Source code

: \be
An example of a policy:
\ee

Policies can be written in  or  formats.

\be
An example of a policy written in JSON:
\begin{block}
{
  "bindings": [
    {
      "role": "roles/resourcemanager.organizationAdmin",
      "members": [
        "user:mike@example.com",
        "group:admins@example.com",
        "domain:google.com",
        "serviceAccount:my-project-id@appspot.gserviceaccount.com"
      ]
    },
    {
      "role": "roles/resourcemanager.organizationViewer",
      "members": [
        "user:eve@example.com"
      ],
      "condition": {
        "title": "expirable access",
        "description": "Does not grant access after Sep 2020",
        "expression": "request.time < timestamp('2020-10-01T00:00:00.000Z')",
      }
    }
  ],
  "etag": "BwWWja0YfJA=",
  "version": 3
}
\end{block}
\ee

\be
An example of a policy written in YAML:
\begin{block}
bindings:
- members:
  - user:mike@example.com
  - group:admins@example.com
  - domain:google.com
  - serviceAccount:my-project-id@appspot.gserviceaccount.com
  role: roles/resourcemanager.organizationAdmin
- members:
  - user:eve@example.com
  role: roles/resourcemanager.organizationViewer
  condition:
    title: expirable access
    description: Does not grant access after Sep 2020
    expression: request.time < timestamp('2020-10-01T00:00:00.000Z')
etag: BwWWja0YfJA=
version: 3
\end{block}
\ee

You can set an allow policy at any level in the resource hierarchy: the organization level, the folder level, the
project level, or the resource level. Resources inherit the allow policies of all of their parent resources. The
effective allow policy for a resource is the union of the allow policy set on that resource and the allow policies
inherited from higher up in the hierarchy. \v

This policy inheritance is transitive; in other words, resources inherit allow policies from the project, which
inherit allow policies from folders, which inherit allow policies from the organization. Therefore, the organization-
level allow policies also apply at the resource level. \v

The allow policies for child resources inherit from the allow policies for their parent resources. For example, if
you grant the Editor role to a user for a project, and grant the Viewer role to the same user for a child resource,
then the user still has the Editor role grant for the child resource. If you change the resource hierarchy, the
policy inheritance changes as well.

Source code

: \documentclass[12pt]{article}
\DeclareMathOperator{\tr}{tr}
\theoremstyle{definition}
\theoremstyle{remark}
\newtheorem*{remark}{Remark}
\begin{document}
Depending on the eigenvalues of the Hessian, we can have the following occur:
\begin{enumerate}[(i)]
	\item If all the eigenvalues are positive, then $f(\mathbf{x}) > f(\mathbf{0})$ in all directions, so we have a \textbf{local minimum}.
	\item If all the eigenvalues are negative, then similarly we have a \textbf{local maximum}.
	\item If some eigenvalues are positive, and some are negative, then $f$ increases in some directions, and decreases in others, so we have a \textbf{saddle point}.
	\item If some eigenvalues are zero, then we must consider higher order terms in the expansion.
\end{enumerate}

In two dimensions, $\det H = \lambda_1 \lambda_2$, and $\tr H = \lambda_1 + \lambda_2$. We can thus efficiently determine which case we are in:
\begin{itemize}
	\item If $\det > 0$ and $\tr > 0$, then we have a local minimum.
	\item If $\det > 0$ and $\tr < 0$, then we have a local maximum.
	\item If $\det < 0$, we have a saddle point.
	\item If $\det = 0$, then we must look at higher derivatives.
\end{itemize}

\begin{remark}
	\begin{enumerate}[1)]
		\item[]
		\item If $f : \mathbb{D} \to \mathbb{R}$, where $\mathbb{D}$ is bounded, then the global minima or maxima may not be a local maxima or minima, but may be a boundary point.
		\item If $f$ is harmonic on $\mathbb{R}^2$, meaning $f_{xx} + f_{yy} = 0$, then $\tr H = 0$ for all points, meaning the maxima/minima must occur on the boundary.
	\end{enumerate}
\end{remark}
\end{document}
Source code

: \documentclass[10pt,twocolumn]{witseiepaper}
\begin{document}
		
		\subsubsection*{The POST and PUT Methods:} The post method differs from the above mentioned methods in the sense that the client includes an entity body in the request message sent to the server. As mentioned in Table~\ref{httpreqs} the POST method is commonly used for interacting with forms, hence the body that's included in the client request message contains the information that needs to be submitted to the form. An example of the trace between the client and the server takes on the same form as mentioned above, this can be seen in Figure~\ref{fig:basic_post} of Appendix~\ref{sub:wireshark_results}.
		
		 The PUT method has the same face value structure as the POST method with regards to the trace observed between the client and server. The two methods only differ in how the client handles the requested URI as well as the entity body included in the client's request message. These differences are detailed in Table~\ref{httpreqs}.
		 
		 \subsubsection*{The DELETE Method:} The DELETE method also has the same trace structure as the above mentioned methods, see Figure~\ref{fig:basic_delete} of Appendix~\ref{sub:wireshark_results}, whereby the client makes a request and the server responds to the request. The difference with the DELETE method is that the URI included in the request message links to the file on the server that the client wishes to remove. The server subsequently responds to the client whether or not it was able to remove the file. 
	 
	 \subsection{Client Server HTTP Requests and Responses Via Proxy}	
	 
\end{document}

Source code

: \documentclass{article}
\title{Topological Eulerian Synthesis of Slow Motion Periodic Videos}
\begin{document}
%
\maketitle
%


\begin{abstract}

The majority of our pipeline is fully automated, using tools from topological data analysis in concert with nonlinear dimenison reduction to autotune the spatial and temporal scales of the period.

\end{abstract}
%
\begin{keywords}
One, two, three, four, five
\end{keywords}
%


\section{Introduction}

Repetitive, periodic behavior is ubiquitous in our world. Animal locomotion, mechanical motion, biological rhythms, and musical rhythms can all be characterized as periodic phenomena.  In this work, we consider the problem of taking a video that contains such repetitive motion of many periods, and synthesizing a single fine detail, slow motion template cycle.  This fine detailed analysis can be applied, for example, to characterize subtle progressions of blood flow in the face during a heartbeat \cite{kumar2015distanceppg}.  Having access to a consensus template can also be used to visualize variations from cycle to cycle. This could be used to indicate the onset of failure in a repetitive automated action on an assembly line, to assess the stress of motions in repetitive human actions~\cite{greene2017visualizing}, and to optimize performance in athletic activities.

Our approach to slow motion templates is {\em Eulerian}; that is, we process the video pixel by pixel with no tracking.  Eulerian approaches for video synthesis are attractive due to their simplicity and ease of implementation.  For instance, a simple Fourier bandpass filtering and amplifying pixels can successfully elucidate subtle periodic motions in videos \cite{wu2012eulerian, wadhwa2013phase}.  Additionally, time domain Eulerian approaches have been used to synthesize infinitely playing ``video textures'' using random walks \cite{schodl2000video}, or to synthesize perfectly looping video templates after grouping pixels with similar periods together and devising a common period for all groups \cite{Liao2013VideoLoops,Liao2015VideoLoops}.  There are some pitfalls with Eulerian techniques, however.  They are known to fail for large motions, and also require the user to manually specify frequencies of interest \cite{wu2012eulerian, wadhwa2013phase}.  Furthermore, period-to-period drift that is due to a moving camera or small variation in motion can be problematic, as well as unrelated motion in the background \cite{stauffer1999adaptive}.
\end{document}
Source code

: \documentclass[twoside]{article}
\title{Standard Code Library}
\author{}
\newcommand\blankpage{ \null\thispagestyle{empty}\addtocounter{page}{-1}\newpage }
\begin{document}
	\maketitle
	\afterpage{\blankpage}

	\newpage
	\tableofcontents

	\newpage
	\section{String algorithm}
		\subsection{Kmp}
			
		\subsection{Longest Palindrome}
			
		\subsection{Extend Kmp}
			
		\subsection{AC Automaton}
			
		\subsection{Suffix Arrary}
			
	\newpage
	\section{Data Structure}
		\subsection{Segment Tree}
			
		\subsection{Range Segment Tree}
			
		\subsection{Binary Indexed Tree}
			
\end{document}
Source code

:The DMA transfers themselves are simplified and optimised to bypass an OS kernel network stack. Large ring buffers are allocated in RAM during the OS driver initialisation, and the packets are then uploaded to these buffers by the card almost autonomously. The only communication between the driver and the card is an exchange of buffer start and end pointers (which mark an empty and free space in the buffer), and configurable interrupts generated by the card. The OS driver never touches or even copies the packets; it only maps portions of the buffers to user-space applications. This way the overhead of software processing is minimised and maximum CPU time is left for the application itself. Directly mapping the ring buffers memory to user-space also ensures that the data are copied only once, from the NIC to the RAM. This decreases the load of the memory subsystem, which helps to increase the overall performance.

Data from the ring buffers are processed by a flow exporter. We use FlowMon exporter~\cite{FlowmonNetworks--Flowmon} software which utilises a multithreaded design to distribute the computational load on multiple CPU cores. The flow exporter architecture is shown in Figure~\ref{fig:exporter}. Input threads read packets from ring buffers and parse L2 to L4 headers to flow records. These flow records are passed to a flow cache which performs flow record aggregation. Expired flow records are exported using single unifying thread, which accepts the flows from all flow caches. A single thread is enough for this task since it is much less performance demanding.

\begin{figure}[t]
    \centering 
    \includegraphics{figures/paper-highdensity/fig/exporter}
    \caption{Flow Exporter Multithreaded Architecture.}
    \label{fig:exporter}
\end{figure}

====

Exercise goal> Copy range, inclusive: the line holding "in the expansion." to the line holding "a local minimum.". Reproduce exactly those lines of the records above and no others.

Solution to this problem>
	\item If some eigenvalues are zero, then we must consider higher order terms in the expansion.
\end{enumerate}

In two dimensions, $\det H = \lambda_1 \lambda_2$, and $\tr H = \lambda_1 + \lambda_2$. We can thus efficiently determine which case we are in:
\begin{itemize}
	\item If $\det > 0$ and $\tr > 0$, then we have a local minimum.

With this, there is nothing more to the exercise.